╭─ Study text

    The article above mentions the size of turbines, unfortunately this industry is moving so fast the writer has not caught up with the fact that onshore turbines are now being proposed at least up to 8MW. Neon’s proposed Nelson to Kentbruck project in Victoria is proposing to use 4.5 – 8MW turbines, according to the referal 2019/8510 presented to the EPBC by Biosis on Neons behalf. But at an information session held at Nelson a short while ago, which I attended, I was informed by one of the staff there they were to be 9MW – another of the companies staff there said that was incorrect they were looking at 5MW – so which is right and does it matter they are all far too big, far to environmentally dangerous as well as a cause of human adverse health effects and misery.
    The waste which cannot be recycled has to go somewhere and that will probably be out in the countryside or maybe dropped out to sea – it will not be disposed off in the cities where most people will see it, because then the majority of this Nations citizens will actually have to face up to what they have supported has done to the world we exist in – not live in.
    Note turbines today being proposed in Australia are the sizes of those that used to be installed offshore. It will not be long before they are wanting to install even bigger ones as turbine manufacturers are now looking at turbines greater than 11MW capacity. Just think of the masses of un-recyclable materials they will be made from.
    The SF6 gas used in turbines and even solar panels is said to have a life span of at least 1000 years and is a danger to human health and far more damaging to the environment than CO2.
    Come on leaders start to lead and call a halt to this nightmare called ‘renewable’ energy, that is becoming more and more dangerous by the day. It is not clean it is not green it’s a dark joke which needs a blow torch put to it.

  4. All energy is free; but the cost of harvesting it is NOT.
    The basic rule being that the survival/quality of life depends entirely on the difference between the energy harvested and the energy used to harvest it. If that is positive then you will survive, whether you are a simple organism or a human being. As for quality the more positive the better.
    However you look at it the harvesting of renewable energy requires much of it to be used up in the harvesting as experienced in the pre fossil fuel era.
    Currently we can only harvest useful renewable energy courtesy of fossil or nuclear energy which appears to be both pointless and negative in result.

  5. Apologies for any duplication STT.

    The BBC, UK Telegraph, and SKY News are reporting on SF6…

    Quote…

    The Telegraph

    13th September 2019

    The most powerful known greenhouse gas has been leaking into the Earth’s atmosphere due to the green energy boom, it was reported on Friday night.

    Sulphur hexafluoride, or SF6, is widely used in the electrical industry to prevent short circuits and accidents.

    It is 23,500 times more warming than carbon dioxide (CO2), and just one kilogram warms the Earth as much as 24 people flying London to New York return.

╰─

Task description
Write out everything in the wind turbine comments from "5. Apologies for" down to "on Friday night.".

╭─ Data extracts

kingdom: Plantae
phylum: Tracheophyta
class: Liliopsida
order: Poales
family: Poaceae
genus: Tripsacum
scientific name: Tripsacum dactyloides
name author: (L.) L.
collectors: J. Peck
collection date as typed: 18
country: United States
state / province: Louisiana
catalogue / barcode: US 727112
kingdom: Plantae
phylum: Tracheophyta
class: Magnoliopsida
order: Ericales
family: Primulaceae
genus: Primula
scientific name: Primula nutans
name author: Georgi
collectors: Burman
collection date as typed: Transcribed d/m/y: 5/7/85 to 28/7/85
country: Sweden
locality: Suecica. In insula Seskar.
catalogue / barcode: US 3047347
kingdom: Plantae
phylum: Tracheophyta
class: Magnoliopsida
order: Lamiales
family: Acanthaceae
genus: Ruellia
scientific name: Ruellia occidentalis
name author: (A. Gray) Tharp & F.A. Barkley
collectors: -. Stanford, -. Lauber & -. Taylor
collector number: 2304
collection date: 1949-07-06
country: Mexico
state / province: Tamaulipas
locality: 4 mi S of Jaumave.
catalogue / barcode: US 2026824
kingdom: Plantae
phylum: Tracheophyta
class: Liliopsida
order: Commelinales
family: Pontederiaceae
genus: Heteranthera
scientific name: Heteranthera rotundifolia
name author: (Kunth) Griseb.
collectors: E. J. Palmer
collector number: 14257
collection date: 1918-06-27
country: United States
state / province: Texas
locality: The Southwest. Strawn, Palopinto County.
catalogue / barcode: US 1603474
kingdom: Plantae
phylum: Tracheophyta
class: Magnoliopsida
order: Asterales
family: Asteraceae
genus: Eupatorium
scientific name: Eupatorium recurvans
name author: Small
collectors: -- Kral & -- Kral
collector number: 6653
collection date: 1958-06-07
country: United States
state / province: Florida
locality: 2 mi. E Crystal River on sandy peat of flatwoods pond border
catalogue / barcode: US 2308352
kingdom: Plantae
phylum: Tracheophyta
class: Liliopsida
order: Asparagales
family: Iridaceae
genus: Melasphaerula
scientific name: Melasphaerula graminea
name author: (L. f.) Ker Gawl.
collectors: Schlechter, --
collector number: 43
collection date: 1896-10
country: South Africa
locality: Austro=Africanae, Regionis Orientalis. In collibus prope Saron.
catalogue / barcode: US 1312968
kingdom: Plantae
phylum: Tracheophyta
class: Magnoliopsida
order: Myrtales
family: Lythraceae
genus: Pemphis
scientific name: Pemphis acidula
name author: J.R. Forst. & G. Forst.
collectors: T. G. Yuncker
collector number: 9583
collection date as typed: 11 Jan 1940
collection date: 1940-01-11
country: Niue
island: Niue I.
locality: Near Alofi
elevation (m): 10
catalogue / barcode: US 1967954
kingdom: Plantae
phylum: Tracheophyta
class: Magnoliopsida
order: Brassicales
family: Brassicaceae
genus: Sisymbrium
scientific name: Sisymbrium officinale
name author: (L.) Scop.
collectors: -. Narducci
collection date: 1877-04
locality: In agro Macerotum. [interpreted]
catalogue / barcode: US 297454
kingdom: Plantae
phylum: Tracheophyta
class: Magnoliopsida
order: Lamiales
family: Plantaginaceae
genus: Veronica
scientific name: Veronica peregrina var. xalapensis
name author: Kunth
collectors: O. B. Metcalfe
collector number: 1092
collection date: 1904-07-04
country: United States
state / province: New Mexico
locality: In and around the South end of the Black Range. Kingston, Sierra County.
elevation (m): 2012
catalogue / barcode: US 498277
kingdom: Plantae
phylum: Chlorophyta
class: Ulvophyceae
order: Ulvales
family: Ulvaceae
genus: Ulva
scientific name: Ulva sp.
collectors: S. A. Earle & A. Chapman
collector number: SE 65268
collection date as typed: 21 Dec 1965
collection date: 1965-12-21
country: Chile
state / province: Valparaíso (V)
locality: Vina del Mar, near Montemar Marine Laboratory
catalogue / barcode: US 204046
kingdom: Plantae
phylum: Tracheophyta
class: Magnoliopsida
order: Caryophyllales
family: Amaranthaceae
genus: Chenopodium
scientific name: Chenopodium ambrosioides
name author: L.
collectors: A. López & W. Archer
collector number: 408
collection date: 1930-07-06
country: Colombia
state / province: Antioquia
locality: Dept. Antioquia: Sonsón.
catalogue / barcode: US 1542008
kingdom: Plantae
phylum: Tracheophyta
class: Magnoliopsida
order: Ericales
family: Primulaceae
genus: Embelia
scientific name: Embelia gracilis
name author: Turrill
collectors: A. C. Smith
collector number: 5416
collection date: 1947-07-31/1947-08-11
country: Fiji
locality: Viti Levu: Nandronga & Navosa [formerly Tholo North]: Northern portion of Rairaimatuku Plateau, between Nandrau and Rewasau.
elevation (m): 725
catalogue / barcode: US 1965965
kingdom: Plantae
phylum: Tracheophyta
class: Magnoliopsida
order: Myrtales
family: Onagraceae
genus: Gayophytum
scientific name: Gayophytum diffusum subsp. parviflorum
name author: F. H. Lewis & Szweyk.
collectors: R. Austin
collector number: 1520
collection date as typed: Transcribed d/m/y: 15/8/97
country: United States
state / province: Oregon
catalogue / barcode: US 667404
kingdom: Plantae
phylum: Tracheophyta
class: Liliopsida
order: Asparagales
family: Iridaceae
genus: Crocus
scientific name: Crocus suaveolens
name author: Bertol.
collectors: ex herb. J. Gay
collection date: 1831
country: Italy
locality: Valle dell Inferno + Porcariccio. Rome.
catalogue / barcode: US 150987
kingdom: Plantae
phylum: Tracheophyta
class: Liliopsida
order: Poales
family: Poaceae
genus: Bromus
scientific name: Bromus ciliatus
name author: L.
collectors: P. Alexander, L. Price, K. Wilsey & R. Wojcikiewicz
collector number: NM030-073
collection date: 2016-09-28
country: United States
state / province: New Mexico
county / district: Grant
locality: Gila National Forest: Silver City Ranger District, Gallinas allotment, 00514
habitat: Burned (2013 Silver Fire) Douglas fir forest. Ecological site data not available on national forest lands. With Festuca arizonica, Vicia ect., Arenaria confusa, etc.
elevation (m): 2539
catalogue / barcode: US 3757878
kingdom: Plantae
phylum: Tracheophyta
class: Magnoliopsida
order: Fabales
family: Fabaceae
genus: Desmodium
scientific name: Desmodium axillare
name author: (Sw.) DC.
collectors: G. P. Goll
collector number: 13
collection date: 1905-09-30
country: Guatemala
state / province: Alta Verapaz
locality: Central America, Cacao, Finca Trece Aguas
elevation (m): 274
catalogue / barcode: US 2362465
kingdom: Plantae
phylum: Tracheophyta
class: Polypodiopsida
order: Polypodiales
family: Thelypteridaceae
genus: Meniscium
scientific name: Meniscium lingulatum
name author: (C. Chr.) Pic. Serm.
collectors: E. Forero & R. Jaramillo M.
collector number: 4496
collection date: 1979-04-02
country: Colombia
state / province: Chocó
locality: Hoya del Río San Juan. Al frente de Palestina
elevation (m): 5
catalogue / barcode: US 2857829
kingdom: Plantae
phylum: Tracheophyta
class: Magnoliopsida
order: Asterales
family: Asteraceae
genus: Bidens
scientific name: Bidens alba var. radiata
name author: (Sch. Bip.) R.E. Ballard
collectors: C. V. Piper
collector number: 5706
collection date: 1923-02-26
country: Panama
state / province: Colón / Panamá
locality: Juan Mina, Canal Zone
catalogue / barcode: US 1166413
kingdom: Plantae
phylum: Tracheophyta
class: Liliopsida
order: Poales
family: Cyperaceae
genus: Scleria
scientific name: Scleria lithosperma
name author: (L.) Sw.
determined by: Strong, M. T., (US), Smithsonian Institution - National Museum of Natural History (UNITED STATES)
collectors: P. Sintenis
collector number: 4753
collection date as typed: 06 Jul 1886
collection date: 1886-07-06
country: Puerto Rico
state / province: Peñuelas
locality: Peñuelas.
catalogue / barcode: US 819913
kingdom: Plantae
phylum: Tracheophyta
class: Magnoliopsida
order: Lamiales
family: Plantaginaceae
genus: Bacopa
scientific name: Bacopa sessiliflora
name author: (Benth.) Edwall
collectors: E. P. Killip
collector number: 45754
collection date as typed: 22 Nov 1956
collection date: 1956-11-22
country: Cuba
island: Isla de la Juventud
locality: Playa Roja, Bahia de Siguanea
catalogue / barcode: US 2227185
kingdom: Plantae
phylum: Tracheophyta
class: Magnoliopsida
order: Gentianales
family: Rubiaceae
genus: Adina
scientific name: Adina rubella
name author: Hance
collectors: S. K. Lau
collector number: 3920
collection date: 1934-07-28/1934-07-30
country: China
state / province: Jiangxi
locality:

╰─

Answer section
5. Apologies for any duplication STT.

    The BBC, UK Telegraph, and SKY News are reporting on SF6…

    Quote…

    The Telegraph

    13th September 2019

    The most powerful known greenhouse gas has been leaking into the Earth’s atmosphere due to the green energy boom, it was reported on Friday night.